* What the task asks *
Find the line with "X7982373Y-11274729D01*" in the entries below. Repeat it, every following line, and the line with "X8068087Y-11360444D02*", exactly and with nothing added.

(Machine-readable electronics designs)
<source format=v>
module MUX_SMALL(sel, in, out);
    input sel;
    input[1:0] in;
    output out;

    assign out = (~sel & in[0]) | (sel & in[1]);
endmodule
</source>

* * *

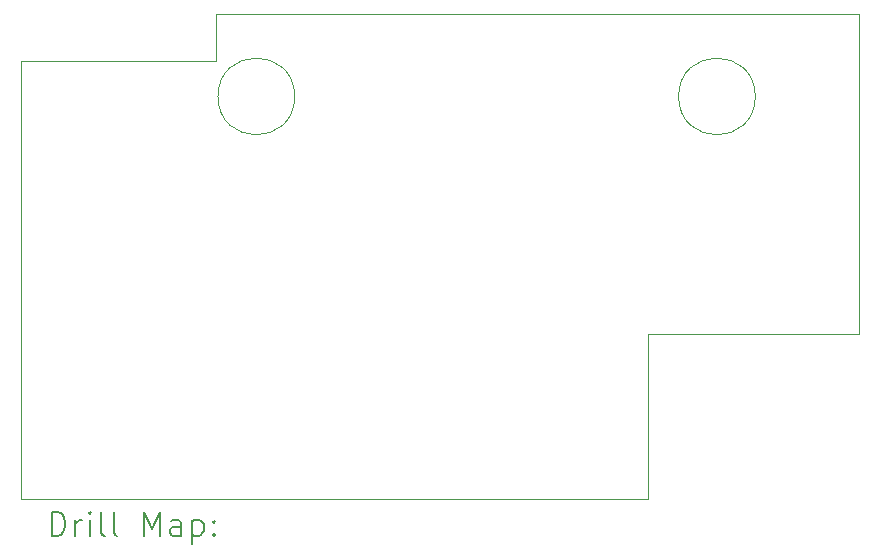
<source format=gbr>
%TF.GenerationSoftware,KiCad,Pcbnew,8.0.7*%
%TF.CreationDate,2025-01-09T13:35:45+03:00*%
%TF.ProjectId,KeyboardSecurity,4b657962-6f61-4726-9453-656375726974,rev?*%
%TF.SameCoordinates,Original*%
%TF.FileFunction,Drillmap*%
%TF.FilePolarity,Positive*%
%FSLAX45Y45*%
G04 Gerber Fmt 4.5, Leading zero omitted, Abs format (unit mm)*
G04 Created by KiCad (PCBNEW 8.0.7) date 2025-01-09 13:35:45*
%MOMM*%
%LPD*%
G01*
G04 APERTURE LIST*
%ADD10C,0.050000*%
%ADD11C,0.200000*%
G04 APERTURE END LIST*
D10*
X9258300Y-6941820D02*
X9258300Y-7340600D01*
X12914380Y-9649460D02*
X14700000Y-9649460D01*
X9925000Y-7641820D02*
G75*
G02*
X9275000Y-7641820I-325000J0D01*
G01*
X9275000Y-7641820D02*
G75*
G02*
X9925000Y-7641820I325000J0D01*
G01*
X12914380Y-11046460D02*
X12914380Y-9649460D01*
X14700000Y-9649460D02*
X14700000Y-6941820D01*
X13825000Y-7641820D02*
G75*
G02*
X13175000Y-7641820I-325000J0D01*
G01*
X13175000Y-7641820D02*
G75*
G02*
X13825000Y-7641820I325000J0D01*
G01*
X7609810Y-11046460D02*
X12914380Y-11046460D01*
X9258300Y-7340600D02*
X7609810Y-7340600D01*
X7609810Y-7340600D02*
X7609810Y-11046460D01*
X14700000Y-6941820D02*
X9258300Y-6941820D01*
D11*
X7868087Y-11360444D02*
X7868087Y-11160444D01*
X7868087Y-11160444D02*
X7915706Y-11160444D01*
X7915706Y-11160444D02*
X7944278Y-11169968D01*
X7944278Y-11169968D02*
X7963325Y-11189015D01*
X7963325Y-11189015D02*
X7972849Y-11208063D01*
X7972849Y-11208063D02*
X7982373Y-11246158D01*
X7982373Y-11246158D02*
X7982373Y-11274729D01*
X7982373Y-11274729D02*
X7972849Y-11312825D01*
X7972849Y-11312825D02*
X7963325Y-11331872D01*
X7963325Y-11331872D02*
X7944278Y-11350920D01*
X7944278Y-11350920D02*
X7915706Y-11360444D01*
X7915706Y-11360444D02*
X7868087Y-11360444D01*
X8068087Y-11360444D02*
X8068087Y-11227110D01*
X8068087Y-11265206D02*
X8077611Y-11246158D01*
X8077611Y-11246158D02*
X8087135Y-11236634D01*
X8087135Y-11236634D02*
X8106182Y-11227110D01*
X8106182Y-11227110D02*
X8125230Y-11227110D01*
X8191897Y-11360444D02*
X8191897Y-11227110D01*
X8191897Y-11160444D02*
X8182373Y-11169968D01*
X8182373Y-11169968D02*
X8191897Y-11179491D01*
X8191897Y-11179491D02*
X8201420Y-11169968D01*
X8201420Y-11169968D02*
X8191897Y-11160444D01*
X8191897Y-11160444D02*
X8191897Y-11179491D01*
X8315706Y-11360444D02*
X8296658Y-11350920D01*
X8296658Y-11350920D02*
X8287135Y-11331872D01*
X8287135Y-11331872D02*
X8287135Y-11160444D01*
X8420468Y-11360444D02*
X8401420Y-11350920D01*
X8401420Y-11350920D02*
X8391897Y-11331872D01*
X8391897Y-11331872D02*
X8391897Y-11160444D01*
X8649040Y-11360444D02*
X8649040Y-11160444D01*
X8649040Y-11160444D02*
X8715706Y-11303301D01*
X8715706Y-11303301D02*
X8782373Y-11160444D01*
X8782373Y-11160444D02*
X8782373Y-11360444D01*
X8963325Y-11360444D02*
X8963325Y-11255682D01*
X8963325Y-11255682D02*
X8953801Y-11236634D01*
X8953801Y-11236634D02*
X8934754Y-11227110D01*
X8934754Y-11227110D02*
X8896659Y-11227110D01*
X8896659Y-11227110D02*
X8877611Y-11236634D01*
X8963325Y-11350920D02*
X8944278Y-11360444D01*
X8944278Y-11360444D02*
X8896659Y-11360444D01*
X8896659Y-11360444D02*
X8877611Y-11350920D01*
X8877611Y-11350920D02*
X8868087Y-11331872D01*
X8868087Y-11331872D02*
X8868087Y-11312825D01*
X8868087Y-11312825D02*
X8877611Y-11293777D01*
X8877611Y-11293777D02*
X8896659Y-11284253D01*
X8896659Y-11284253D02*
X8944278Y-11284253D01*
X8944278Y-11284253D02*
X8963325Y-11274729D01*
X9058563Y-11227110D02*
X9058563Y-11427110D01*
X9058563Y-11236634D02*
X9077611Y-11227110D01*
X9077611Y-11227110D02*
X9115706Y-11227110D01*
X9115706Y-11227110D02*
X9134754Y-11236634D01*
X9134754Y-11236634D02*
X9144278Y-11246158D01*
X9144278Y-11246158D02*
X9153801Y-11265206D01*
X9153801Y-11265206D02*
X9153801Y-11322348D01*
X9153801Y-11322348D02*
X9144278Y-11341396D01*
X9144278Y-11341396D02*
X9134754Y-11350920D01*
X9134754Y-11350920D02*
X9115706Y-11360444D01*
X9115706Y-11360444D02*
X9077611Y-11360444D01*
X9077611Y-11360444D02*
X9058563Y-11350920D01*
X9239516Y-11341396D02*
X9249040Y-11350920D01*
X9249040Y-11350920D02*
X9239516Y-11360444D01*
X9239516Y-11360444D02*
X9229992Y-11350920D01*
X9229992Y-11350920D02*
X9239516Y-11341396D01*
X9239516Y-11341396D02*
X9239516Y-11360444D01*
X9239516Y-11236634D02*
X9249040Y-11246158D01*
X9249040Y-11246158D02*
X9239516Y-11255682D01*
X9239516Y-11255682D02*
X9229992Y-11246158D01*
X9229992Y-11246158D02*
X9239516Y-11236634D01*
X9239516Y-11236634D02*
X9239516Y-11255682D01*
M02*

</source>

--

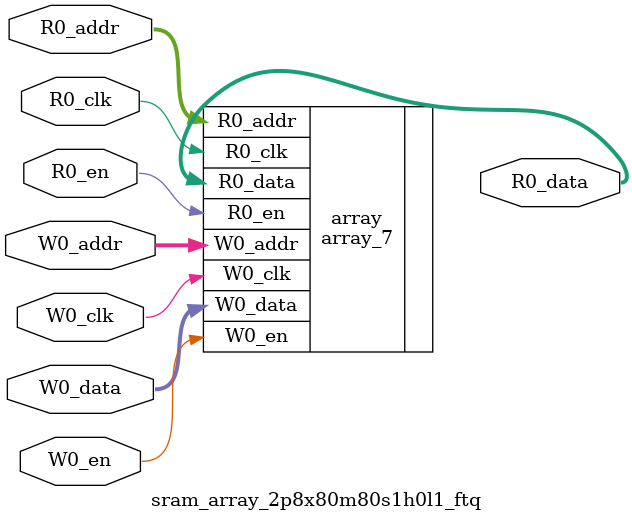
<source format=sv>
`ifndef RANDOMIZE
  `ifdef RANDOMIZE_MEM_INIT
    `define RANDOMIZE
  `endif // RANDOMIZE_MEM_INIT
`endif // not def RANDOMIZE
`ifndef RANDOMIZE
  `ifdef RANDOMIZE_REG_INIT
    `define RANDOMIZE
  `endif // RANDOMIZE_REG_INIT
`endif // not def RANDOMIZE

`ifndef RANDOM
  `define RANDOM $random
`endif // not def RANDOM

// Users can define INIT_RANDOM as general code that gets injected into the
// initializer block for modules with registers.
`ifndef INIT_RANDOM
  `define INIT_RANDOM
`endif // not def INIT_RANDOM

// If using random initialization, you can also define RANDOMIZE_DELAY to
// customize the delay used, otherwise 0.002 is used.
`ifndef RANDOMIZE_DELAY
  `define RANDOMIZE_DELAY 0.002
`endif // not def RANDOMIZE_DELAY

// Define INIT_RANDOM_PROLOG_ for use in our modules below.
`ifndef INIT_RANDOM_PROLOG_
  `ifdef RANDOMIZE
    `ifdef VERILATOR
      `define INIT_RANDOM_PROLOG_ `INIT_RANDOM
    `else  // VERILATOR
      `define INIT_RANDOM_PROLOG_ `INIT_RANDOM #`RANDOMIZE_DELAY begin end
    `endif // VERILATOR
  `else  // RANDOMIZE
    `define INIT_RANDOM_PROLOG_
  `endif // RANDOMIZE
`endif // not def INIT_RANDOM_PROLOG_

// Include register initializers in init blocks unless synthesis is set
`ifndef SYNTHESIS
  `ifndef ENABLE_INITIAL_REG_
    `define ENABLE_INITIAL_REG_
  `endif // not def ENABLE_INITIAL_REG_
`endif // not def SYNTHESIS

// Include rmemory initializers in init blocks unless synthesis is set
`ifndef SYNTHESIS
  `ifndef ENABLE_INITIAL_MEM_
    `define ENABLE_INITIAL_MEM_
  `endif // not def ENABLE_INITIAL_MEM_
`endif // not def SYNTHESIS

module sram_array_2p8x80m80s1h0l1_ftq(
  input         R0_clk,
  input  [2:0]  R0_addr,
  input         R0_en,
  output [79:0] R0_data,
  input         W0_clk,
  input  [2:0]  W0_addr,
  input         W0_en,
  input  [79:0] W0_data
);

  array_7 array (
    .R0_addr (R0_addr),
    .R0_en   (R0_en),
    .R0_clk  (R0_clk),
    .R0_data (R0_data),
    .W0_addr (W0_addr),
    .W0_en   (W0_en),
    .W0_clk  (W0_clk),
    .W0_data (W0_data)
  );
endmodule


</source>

* Reply to the exercise *
X7982373Y-11274729D01*
X7982373Y-11274729D02*
X7972849Y-11312825D01*
X7972849Y-11312825D02*
X7963325Y-11331872D01*
X7963325Y-11331872D02*
X7944278Y-11350920D01*
X7944278Y-11350920D02*
X7915706Y-11360444D01*
X7915706Y-11360444D02*
X7868087Y-11360444D01*
X8068087Y-11360444D02*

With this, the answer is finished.